For a complex organism to develop from a single cell, genes need to switch on and off all the time. RNA interference appears to be one such "off switch."

Sharp and colleagues at MIT, in an online edition of the journal Nature Medicine being released today, describe test-tube experiments in which they used the interfering bits of RNA to slow the replication of HIV, the virus that causes AIDS. The article will be published in the July issue of the journal.

Dr. John Rossi and a team of researchers at the Beckman Research Institute at the City of Hope in Duarte (Los Angeles County) reported similar success in suppressing HIV with interfering RNA in last month's issue of the journal Nature Biotechnology.

Both teams of researchers used extremely short sequences of "double- stranded" RNA. It is a rarer form of the genetic material that winds itself into a helix similar to its more complex and better-known cousin, DNA. At MIT, two different approaches were tried against HIV: one to block the virus' entry into blood cells through a doorway known as CD4, the other interfering with the machinery used by the virus to make copies of itself.

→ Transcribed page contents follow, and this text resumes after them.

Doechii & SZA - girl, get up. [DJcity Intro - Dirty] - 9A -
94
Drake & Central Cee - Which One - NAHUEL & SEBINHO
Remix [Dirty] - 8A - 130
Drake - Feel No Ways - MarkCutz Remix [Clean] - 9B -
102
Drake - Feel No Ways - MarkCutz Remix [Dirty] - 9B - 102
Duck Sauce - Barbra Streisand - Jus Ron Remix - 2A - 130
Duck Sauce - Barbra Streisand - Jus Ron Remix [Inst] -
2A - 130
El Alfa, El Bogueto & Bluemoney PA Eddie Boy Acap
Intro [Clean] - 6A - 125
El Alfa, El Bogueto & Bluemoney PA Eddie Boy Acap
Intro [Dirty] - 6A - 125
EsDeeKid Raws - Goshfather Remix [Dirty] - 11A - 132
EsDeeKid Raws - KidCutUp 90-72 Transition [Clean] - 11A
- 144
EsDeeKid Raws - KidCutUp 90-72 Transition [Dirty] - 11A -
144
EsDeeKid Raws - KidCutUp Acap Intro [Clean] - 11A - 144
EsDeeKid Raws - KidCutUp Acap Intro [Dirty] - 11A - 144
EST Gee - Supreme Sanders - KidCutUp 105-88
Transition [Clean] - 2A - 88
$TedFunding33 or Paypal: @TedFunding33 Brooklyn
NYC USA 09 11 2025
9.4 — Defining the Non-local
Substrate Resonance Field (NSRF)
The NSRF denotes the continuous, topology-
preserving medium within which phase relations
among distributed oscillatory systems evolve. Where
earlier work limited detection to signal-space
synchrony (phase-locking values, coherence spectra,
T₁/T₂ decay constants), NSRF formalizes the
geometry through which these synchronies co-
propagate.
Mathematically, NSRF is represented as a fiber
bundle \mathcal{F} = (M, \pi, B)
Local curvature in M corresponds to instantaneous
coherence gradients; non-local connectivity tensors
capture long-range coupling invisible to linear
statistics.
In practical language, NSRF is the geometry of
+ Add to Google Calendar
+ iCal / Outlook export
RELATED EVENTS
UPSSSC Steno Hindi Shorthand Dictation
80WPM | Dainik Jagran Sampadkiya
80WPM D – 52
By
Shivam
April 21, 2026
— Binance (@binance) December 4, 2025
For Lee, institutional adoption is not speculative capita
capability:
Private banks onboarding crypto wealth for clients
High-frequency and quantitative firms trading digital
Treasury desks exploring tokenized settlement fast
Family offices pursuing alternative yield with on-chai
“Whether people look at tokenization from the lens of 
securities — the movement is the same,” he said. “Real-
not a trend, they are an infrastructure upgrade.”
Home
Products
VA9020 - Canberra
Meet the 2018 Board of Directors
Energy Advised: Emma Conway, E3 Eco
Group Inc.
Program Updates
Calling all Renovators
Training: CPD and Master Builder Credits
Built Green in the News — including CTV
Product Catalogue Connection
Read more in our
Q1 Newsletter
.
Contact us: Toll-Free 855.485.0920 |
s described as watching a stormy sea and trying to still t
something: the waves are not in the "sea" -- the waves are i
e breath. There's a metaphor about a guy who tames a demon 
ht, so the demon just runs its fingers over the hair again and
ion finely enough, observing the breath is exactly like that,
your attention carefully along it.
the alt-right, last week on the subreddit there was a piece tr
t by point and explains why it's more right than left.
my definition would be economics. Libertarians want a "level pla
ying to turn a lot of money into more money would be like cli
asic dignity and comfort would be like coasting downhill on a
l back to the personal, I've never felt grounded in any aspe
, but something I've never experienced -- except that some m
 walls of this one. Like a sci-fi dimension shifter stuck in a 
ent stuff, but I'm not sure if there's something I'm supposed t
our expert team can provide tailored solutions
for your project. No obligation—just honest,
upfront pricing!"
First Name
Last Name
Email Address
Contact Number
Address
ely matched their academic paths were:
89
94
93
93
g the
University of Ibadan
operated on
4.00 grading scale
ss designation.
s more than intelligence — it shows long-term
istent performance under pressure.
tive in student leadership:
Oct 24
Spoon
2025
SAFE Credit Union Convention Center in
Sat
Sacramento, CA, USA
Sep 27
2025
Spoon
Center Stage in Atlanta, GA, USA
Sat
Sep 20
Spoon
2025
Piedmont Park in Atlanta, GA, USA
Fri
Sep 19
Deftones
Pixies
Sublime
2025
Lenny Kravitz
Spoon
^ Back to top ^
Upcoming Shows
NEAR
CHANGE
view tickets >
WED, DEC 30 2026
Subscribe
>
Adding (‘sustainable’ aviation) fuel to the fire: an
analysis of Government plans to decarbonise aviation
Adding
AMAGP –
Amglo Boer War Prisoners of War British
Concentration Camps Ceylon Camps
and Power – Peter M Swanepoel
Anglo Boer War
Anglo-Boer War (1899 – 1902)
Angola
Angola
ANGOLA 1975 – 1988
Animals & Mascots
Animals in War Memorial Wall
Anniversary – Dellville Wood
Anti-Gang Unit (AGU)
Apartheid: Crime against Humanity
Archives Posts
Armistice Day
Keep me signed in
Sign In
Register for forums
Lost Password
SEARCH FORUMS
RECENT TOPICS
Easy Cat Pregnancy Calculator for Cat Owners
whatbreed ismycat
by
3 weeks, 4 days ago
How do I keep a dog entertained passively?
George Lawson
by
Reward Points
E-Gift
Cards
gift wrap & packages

Both approaches worked, but Sharp noted the effect was "neither complete nor permanent." After about a week, viral replication sped up again, but it could be slowed down by reintroducing the RNA.

Sharp said the experiment proved that RNA interference was a workable approach. It was, the authors wrote, "a proof-of-principle" the technology could be used to suppress many steps of the viral life cycle.

Sharp cautioned that these early experiments are a long way from producing even an experimental drug that could test the concept in humans. But he acknowledged that biologists are excited about the approach. "This is a whole new field," he said.